Who is the main character of "Julius Caesar" —Caesar or someone else?
Although we aren't surprised that Caesar is killed, we are a little surprised at when he is killed. The play is named for him, but he is in the play only a short time. This leads us to believe that Caesar may not be the main character in the story—if he isn't, who is?
I believe that the main character in Shakespeare's Julius Caesar is Marcus Brutus. The play is named for Caesar, but it is actually what happens to him, and in Rome after his death, that marks the play as a true "tragedy."
Some sources insist that Caesar cannot be ignored in this play, even though he is in it only for a short time. It is Caesar at the center of the story as Brutus, Cassius, et al, conspire to murder him.
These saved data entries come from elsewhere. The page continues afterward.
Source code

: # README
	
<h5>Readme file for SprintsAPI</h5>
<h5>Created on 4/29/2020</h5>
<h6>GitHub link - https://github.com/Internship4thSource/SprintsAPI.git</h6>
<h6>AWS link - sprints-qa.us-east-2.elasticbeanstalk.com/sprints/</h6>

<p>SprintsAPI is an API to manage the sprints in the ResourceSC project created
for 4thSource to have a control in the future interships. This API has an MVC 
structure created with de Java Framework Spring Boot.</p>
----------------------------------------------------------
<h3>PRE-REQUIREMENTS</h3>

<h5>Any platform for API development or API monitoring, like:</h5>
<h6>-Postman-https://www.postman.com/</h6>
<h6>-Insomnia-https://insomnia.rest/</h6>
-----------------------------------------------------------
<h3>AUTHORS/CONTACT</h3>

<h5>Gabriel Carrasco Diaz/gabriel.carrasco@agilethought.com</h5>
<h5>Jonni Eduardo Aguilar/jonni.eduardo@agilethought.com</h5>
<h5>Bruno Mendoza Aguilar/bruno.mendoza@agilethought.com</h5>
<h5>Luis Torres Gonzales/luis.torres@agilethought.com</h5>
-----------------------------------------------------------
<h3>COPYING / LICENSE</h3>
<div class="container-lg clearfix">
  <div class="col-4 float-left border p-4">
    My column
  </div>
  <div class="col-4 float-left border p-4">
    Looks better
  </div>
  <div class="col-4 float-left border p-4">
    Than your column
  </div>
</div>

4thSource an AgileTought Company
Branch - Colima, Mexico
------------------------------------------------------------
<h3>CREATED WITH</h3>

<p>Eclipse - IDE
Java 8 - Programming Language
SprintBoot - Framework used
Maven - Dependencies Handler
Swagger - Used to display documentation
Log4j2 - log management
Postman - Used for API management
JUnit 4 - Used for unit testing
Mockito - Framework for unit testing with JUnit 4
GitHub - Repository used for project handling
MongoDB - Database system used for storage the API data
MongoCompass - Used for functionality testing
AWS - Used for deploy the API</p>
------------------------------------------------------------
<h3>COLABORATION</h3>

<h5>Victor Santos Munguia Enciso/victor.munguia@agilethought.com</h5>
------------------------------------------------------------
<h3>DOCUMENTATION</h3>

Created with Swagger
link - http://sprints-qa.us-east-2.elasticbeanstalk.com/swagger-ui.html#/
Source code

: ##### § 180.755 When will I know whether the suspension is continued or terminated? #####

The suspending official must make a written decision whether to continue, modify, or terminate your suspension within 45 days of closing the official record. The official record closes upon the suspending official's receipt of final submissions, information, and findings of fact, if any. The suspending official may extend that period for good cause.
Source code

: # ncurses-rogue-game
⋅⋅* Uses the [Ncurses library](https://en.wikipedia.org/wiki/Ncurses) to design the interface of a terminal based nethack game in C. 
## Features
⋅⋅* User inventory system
His importance in the play cannot be underplayed, even after his death.
It is, however, Brutus who seems to be the one man most capable of driving the plot. He loves Rome, but is fearful that Caesar does not love Rome enough. Brutus decides to participate in Caesar's murder even though Brutus loves Caesar. He explains his actions to the crowd after Caesar's death, and is ready to face any criticism from any friend of Caesar, for what has happened—that it is not that he loved Caesar less, but loved Rome more than he loved Caesar, and this is the thread of his logic throughout the play.
If there be any in this assembly, any dear friend of Caesar's, to him I say that Brutus' love to Caesar was no less than his. If then that friend demand why Brutus rose against Caesar, this is my answer: Not that I loved Caesar less, but that I loved Rome more. (III.ii.18-22)
Brutus is idealistic; devoted to republicanism; may lack political judgment (he seems easily manipulated); he may join the conspirators for the wrong reason; and, he is tragic hero. Brutus is the story's main tragic figure. He is a noble citizen of Rome, one loved by Caesar—who loves Caesar in return, but becomes involved in Cassius' plot in order (he says) to guarantee Rome's "freedom." Brutus' actions have grave consequences; they:
plunge...him into a personal conflict and his country into civil war.
While the play is named for Julius Caesar, Caesar is only in three scenes. Brutus, who is listed far below Caesar in the original list of characters, is in the play much more, even in the play's final scene, when he dies.
To look upon Caesar as 'the real as well as the nominal hero' of the play, however, is [a] mistake. Shakespeare's Caesar does not fulfill the demands of a tragic hero...
A.C. Bradley distinguishes between Caesar's role and that of Brutus without detracting from either one: Caesar...is in a sense the dominating figure in the story, but Brutus is the 'hero.'
Aristotle lists the characteristics of a tragic hero as: the hero must be a great man; he must die due to a tragic flaw; and, his death must be his own fault. As a tragic hero, Brutus must have a tragic flaw, which is seen by some as:
...his philosophical commitment to principle...
Brutus is a great man, well-loved and respected by Caesar. He dies because of a tragic flaw, which is his overzealous sense of commitment to republicanism, leading to murder and civil war; and, his death is his own fault in that he had a choice in joining Cassius; he doesn't check Cassius' "facts;" he allows himself to be manipulated.
Tragedy often works precisely because the protagonist in choosing good, chooses something that will lead to unhappiness.
I believe that Brutus is the main character, that he is our tragic hero, and the story's protagonist. And for a good reason, he makes a bad choice.